Wednesday, December 5, 2012

crashed

Pride is a sneaky thing. It enters in like the wedding crasher, seemly invited and well loved by the bride and groom. Everyone thinks He belongs as long as he doesn't get caught by the newlyweds.  Pride got caught today.
Here's a new-to-me way to recognize it: when someone, anyone is frustrating you, getting on your nerves in anyway it causes us to recognize ourselves as better than the object of our frustration. And of course my reaction to this being said a week ago would've been, "oh! no! I don't think I'm better than anyone!" But the truth is they frustrate us because they're not like we are... or even if they are like us and we don't see it.
One of my best friends and I had a small argument a few days ago, which was the result of a breaking point of frustration with her.  The Lord showed me that the reason for my frustration was because much of it is the same frustration I have with myself, or a pet-peeve wrought in me through childhood rejection (a root of insecurity).  Tonight we took the time to work through all of this stuff & I had the opportunity to remember why I'm friends with her in the first place.  And, God bless her, she was obedient to the Holy Spirit and called me out on my pride... which I don't think she knew much of it involved her (until now) or how I was being prideful. I'm so blessed to have a friend like her, for so many reasons.

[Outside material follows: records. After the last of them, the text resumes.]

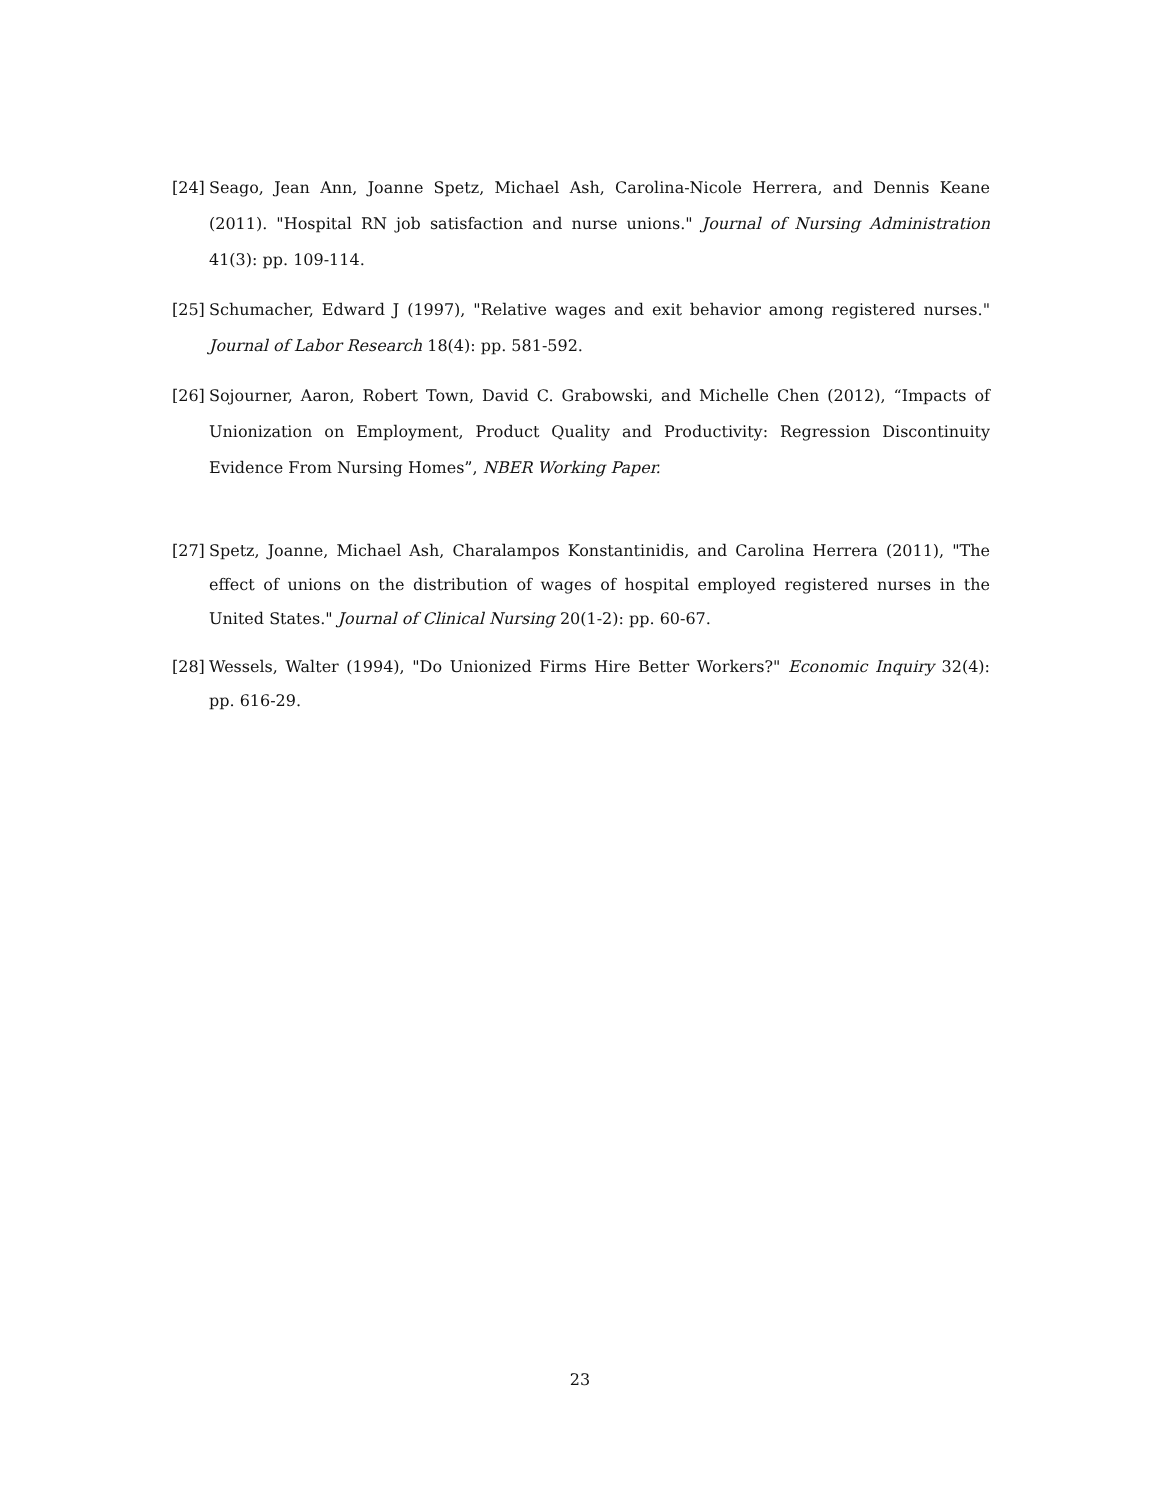[24] Seago, Jean Ann, Joanne Spetz, Michael Ash, Carolina-Nicole Herrera, and Dennis Keane (2011). "Hospital RN job satisfaction and nurse unions." Journal of Nursing Administration 41(3): pp. 109-114.
[25] Schumacher, Edward J (1997), "Relative wages and exit behavior among registered nurses." Journal of Labor Research 18(4): pp. 581-592.
[26] Sojourner, Aaron, Robert Town, David C. Grabowski, and Michelle Chen (2012), “Impacts of Unionization on Employment, Product Quality and Productivity: Regression Discontinuity Evidence From Nursing Homes”, NBER Working Paper.
[27] Spetz, Joanne, Michael Ash, Charalampos Konstantinidis, and Carolina Herrera (2011), "The effect of unions on the distribution of wages of hospital employed registered nurses in the United States." Journal of Clinical Nursing 20(1-2): pp. 60-67.
[28] Wessels, Walter (1994), "Do Unionized Firms Hire Better Workers?" Economic Inquiry 32(4): pp. 616-29.
23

It's so sad really. This nasty little thing of pride roots deep in our lives seeking to strangle out relationship and burying us in the enormity of the insecurity that it truly is. So this root of pride coupled with this root of rejection in my life builds up to a massive root system of insecurity in my heart.  The cure is security in Christ!! I talked about this a lot over the summer months.
I totally didn't realize I was being taken down. But that's why the Word warns us to be alert in our lives because the devil seeks to consume us.

Here's the fact of the matter... I say it all the time and am still reminding myself of it on a regular basis... still learning: Everyone has struggles. I have struggles that pull at me to hate myself. You have struggles. We all have struggles.  The only thing good in anyone is God.  So let's give one another a break; I know I sure need one right now.... being how embarrassed I am that I fell into this trap!!  Everyone has junk and there is no one who is excluded; it's why/ how we need Christ!